• **PROBLEM DETAILS**: Reproduce only the lines of the material below that start at the line containing "Click a picture to see a larger view." and stop at the line containing "PKU Lectures". Keep both end lines.

• **PROVIDED ENTRIES**:
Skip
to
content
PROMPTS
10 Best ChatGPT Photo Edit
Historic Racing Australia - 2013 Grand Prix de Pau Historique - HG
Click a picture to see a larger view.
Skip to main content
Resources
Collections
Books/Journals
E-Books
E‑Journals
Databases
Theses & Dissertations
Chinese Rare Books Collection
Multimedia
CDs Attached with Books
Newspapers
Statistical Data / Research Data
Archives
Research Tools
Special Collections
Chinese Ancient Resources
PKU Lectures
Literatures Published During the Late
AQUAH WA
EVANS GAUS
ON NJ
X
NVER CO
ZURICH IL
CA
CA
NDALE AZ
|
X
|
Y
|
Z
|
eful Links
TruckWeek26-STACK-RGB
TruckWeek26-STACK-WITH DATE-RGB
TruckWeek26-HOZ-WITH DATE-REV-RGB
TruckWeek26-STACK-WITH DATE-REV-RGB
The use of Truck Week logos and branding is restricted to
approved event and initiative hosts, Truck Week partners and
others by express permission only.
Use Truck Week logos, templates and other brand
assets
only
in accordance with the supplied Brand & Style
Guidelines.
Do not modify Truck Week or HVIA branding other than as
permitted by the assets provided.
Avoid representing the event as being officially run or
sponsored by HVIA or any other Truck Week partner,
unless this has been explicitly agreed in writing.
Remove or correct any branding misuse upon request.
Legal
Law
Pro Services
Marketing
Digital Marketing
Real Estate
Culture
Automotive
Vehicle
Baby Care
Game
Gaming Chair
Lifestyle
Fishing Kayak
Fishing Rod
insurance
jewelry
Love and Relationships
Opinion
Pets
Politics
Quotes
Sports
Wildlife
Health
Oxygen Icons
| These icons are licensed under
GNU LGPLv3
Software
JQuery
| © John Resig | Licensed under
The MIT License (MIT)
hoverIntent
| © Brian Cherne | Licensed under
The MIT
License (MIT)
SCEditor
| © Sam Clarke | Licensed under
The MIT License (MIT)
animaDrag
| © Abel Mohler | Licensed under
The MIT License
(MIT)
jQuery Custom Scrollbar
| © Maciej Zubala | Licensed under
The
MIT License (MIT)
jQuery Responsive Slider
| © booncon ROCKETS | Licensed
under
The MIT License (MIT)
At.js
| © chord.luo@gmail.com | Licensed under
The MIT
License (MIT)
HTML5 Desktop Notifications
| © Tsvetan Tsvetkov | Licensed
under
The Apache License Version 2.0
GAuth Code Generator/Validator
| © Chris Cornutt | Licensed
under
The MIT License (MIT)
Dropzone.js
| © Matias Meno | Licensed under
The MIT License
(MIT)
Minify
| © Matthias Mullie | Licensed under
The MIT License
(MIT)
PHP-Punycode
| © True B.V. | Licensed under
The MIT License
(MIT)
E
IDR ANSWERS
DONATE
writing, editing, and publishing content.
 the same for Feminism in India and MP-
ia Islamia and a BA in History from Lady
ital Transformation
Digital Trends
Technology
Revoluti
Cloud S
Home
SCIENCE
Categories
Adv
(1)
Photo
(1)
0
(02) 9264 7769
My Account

• **SOLUTION FOR THIS PROBLEM**:
Click a picture to see a larger view.
Skip to main content
Resources
Collections
Books/Journals
E-Books
E‑Journals
Databases
Theses & Dissertations
Chinese Rare Books Collection
Multimedia
CDs Attached with Books
Newspapers
Statistical Data / Research Data
Archives
Research Tools
Special Collections
Chinese Ancient Resources
PKU Lectures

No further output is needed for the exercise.